With regards to besides, I have pasted what you can find on dictionary.com
If used as an adverb, it does indeed have the opposite meaning (point 5)

adverb 1. moreover; furthermore; also: Besides, I promised her we would come. 
2. in addition: There are three elm trees and two maples besides. 
3. otherwise; else: They had a roof over their heads but not much besides.
preposition 4. over and above; in addition to: Besides a mother he has a sister to support. 
5. other than; except: There's no one here besides Bill and me.

apart from
adverb 1. into pieces or parts; to pieces: to take a watch apart; an old barn falling apart from decay. 
2. separately in place, time, motion, etc.: New York and Tokyo are thousands of miles apart. Our birthdays are three days apart. 
3. to or at one side, with respect to place, purpose, or function: to put money apart for education; to keep apart from the group out of pride. 
4. separately or individually in consideration: each factor viewed apart from the others. 
5. aside (used with a gerund or noun): Joking apart, what do you think?
adjective 6. having independent or unique qualities, features, or characteristics (usually used following the noun it modifies): a class apart.

@xiaolijie
I think you raise a key point: the use of besides in a sentence that uses both a positive and a negative statement or combines two positive ones. In your sample sentences, I would still not use besides in 1, though aside from as a synonym for apart from. Note that the sample sentence in dictionary.com combines 2 items. It might have to do with the fact that I learned Latin, so I am (overly) sensitive to word structures. One of the key factors for the development of language is economy, and in this respect it is rather reasonable to use besides in both of your sample sentences.

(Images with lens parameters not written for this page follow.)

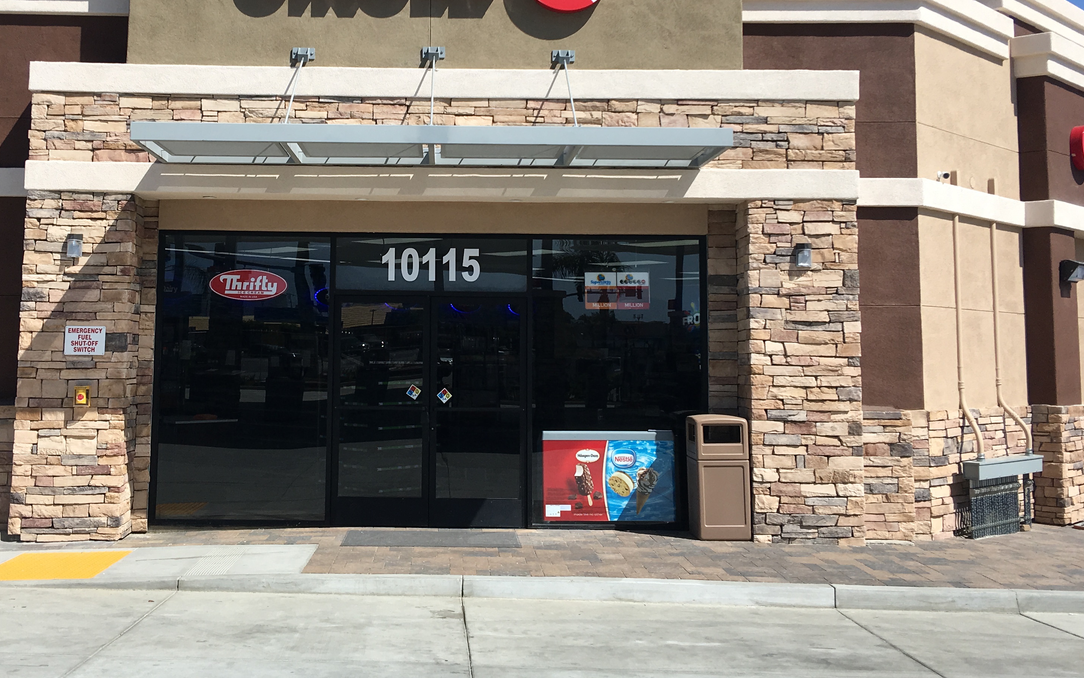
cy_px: 230
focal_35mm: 43
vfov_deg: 29.7
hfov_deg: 46.0
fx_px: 1270
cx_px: 447
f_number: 2.2
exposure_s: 1/1972
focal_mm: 4.15
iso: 25
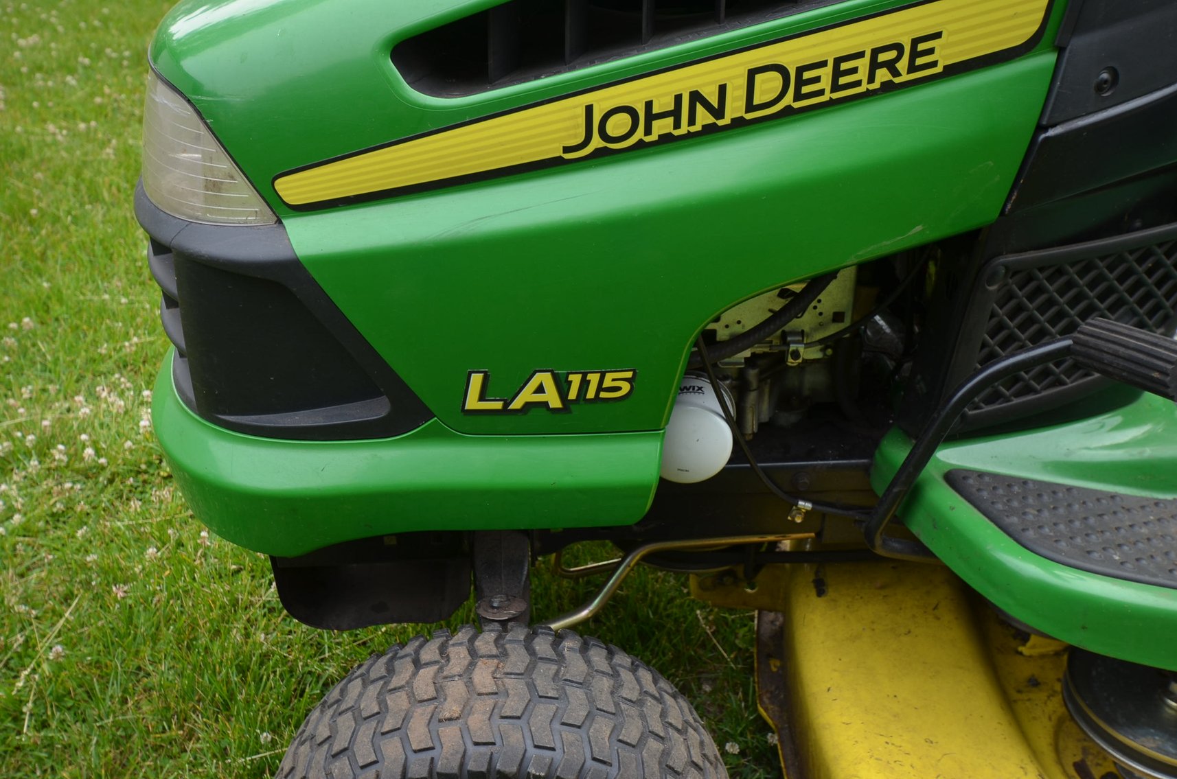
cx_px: 588
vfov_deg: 36.7
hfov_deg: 53.2
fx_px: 1174
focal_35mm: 36
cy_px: 390
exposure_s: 1/160
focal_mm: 24
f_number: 6.3
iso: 200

I have come across prepend, which looks like a logical variation of append. The correct word would be prefix, because pend (Latin pendere, think of peding as well) as a root means to hang and items at the rear tend to hang (tail!), but not necessarily at the front (head!).

Hope this helps


----------



## grainhuang

> _I haven't been in other places yet_


我还没去过其他地方。


----------



## heynow

You can not say “除了北京以外” because it is logiclly wrong, this is a common error.
Both "除了北京" and "北京以外" are correct expressions.


----------